Those early experiments were about conditioned responses, not involuntary responses. If you had been telling your dog platz several times a day over the course of several years without reinforcement and he still offered the behavior, then that would run counter to extinction. A marker without occasional reinforcement ceases to be a marker. For instance if Pavlov had quit feeding his dogs when the tone sounded yet the tone continued to sound, the dogs would eventually stop salivating upon hearing it.


----------



## rick smith (Dec 31, 2010)

btw, what happened to Drew ?? 
is any of this thread helping you, confusing you, or just stuff you already knew ... just wondering since it is all related to your original Q ... i think


----------



## Terrasita Cuffie (Jun 8, 2008)

Charles Guyer said:


> Those early experiments were about conditioned responses, not involuntary responses. If you had been telling your dog platz several times a day over the course of several years without reinforcement and he still offered the behavior, then that would run counter to extinction. A marker without occasional reinforcement ceases to be a marker.

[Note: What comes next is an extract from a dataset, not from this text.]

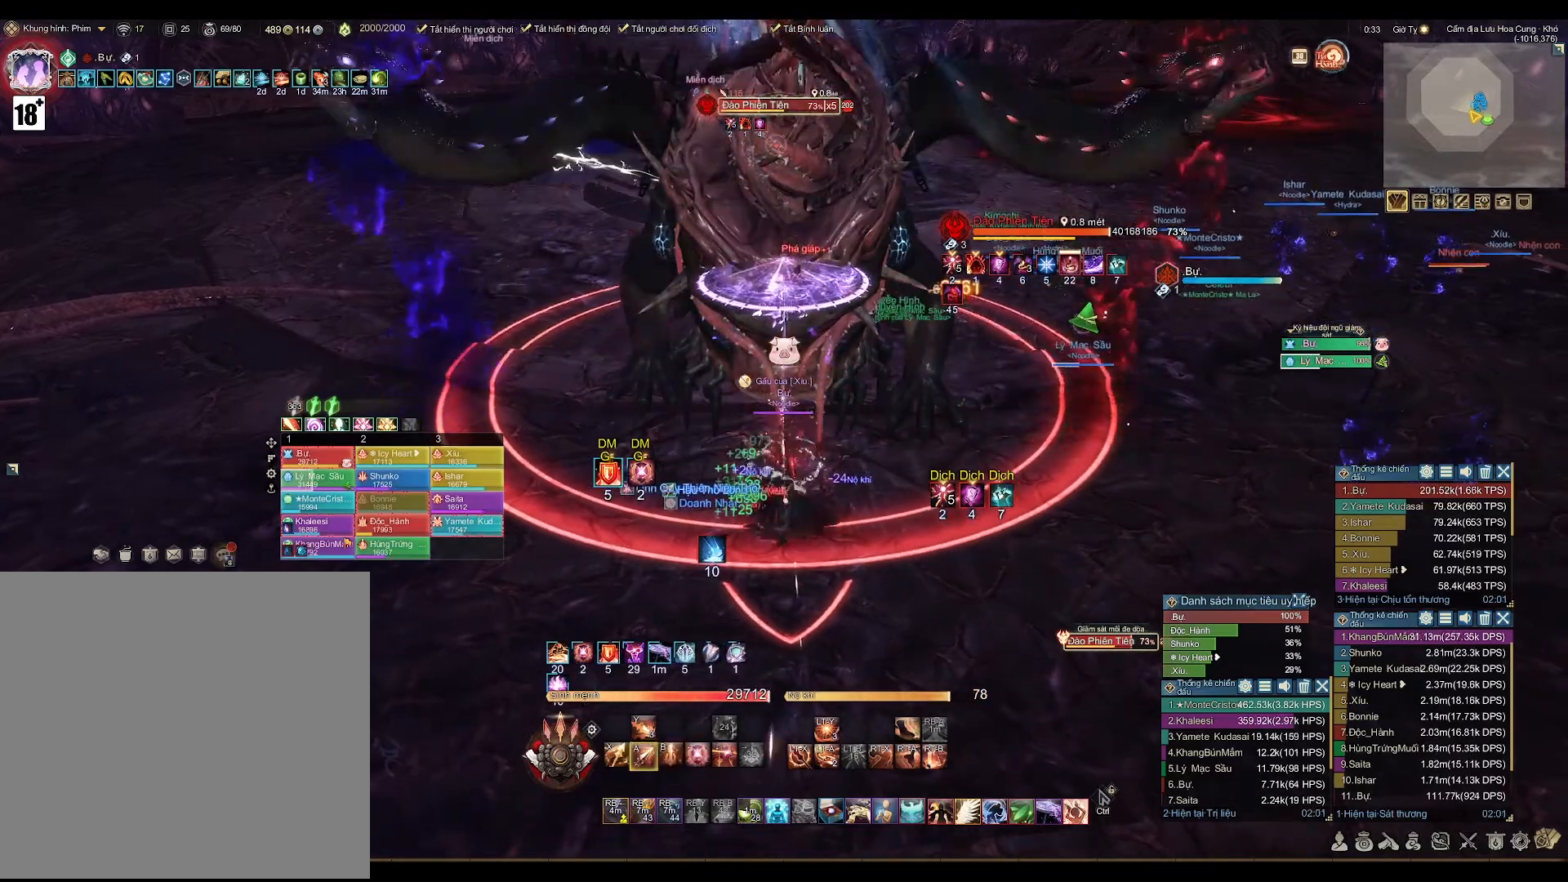
{"buttons": ["X", "L2"], "left_stick": "center", "right_stick": "center", "events": [[300, "L2", "down"], [317, "A", "up"], [417, "X", "down"]]}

For instance if Pavlov had quit feeding his dogs when the tone sounded yet the tone continued to sound, the dogs would eventually stop salivating upon hearing it.



Pavlov's dog experiment was based on a reflex involuntary behavior. The early work was done with dolphins or other marine animals. Total different ball game. All dogs aren't the same. For us basic behaviors like sit, down, recall, heel, etc. don't continue to be reinforced behaviors once learned. We use these commands with our dogs throughout their lives. Most don't wear any type of collar around the house and we certainly don't get dressed with treats, tugs or toys to get the dogs to perform commands around the house or when we are out in public. Nor is there any reason to command a dog to "platz" or anything else several times a day. I can go all week without giving a command to a somewhat finished adult dog. As for occasional reinforcement and markers--how occasional? Varies depending on the dog. And how do you know it will cease to be a marker. Ever tried to see how far you can go without the primary reinforcer to the point that the secondary reinforcer doesn't have any effect?

Terrasita


----------



## Juan Galvis (Nov 22, 2010)

Terrasita Cuffie said:


> Pavlov's dog experiment was based on a reflex involuntary behavior. The early work was done with dolphins or other marine animals. Total different ball game. All dogs aren't the same. For us basic behaviors like sit, down, recall, heel, etc. don't continue to be reinforced behaviors once learned. We use these commands with our dogs throughout their lives. Most don't wear any type of collar around the house and we certainly don't get dressed with treats, tugs or toys to get the dogs to perform commands around the house or when we are out in public. Nor is there any reason to command a dog to "platz" or anything else several times a day. I can go all week without giving a command to a somewhat finished adult dog. As for occasional reinforcement and markers--how occasional? Varies depending on the dog. And how do you know it will cease to be a marker. Ever tried to see how far you can go without the primary reinforcer to the point that the secondary reinforcer doesn't have any effect?
> 
> Terrasita


Terrasita maybe you have discovered some magical snake oil way to train dogs. It seems your method defies all scientific research by Pavlov and skinner. I would still love to see on video that lighting-speed-dirt hitting-in motion Platz you never practiced for years in the face of high distraction. Also you said pavlov worked with Dolphins??? That is the biggest fallacy ever heard. No point to continue this exchange of ideas with such lack of knowledge on theory.


----------



## Terrasita Cuffie (Jun 8, 2008)

Juan Galvis said:


> Terrasita maybe you have discovered some magical snake oil way to train dogs. It seems your method defies all scientific research by Pavlov and skinner. I would still love to see on video that lighting-speed-dirt hitting-in motion Platz you never practiced for years in the face of high distraction. Also you said pavlov worked with Dolphins??? That is the biggest fallacy ever heard. No point to continue this exchange of ideas with such lack of knowledge on theory.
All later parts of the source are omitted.